Being an educator has had a tremendous impact on Fairbanks’ perspective as an artist.
“As an artist-educator, you try to incorporate everything that you practice into your teaching,” says Fairbanks. He wants to show his students that if they work hard and put the time in, they can pursue art professionally. Opening up the possibility of art as a career goal is an important focus of his teaching.
For emerging artists and youth just getting their start, Fairbanks recommends practice and focusing on the basics: “practice comes first and foremost, just put the hours in and stick with the basics. Once you get the basics down, everything else will come from that. Just draw, draw, draw whenever you have the time.” He impresses the importance of practice and repetition in particular to master the complex visual system of formline design.

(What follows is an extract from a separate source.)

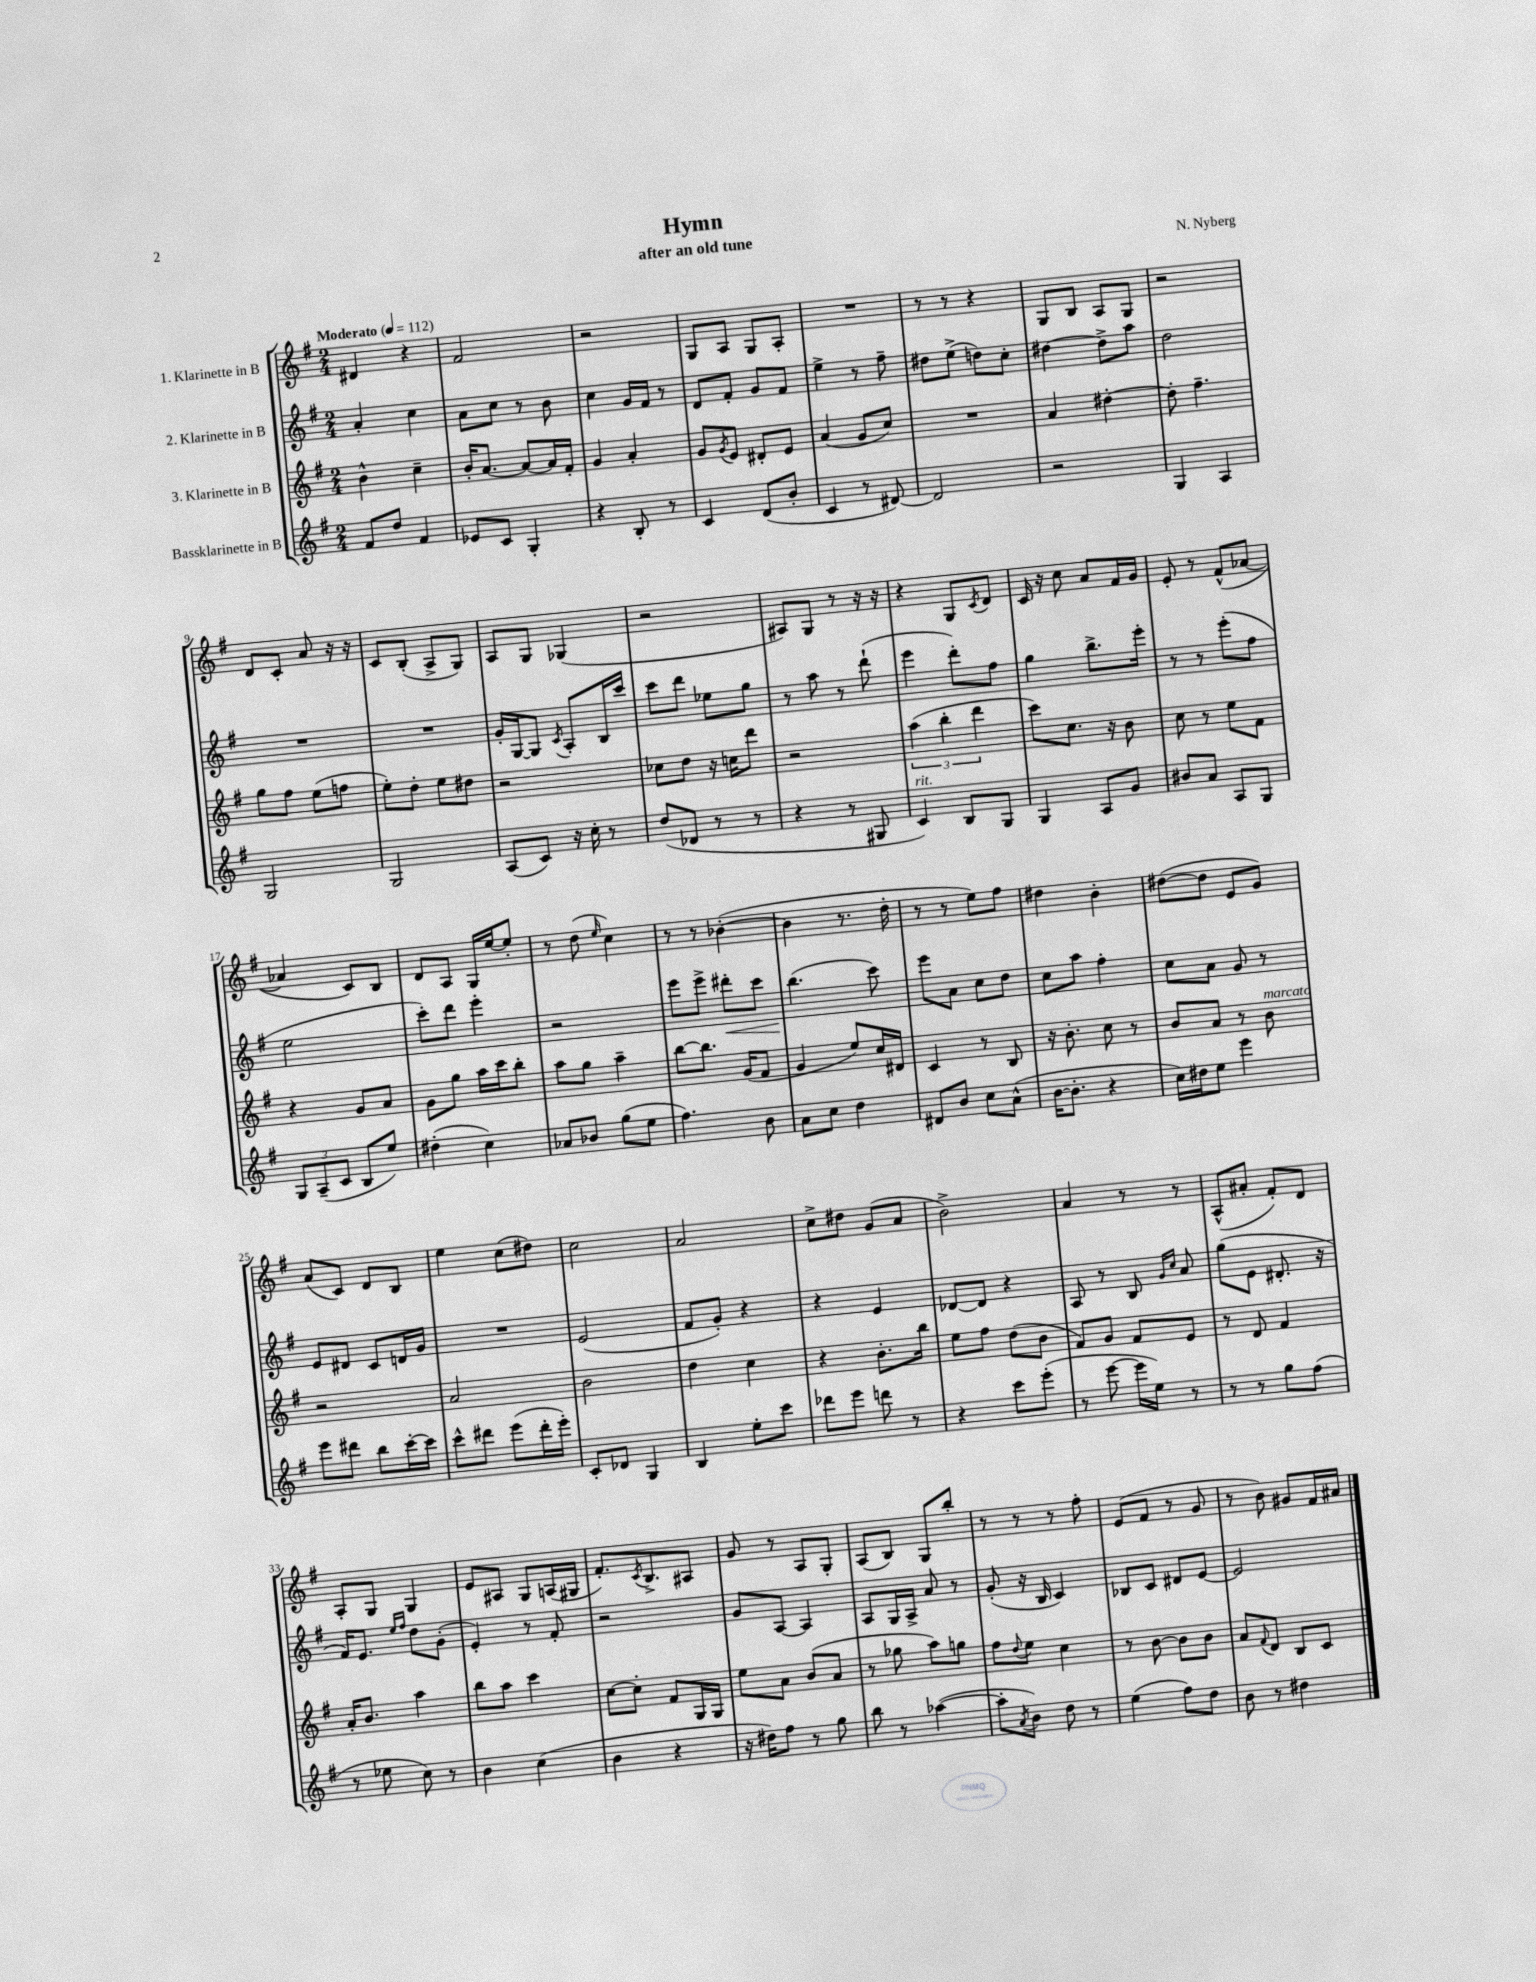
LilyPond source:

For emerging artists and youth just getting their start, Fairbanks recommends practice and focusing on the basics: “practice comes first and foremost, just put the hours in and stick with the basics. Once you get the basics down, everything else will come from that. Just draw, draw, draw whenever you have the time.” He impresses the importance of practice and repetition in particular to master the complex visual system of formline design.
When he’s not teaching, Fairbanks finds inspiration in the rhythms and activities of everyday life: on the water in a fishing boat, skateboarding around town, or flipping through books of formline “Old Masters.”
Fairbanks says he likes to “put my own twist on things, to think outside of the box,” creating designs for skateboards and t-shirts, deriving pleasure from work that can be worn and used. His designs maintain many of the fundamental rules of the artform while incorporating fresh references and motifs.
He also likes to use skateboards as a canvas for students to practice their formline techniques in the classroom: "And if my kids get in trouble, they have to draw ovoids,” Fairbanks jokes.
For the 2024 Anchorage Museum exhibition Northern Boarders, Fairbanks designed and painted four skateboards. Each skate deck incorporates original formline designs that tell stories of the sky, incorporating shades of blue, black, and the natural maple wood of the board.
“I love painting on skateboards, they’re a really cool canvas. I love the boundaries a skate deck creates and the challenge of it,” Fairbanks says.
Skateboarding and snowboarding were part of Fairbanks’ life from a young age and continue to permeate his art practice.
Being an artist in Southeast Alaska is both full of opportunities and challenges. Fairbanks loves the small, tight-knit community and how everyday life influences his artmaking. On the other hand, sharing and promoting his work can be a challenge due to geographic isolation and high shipping costs.
Social media has helped mitigate some of the challenges, along with representation by the Stonington Gallery in Seattle and the Houston Museum of Natural Science. Working with institutions like Sealaska Heritage Institute and collaborating with other artists has also helped inject fresh energy into his practice.
At the end of the day, though, Fairbanks is content to be making a difference in the lives of his students through art.
“It’s great to show kids how to create, and when they get that ‘aha’ moment—it’s one of the coolest things for me.”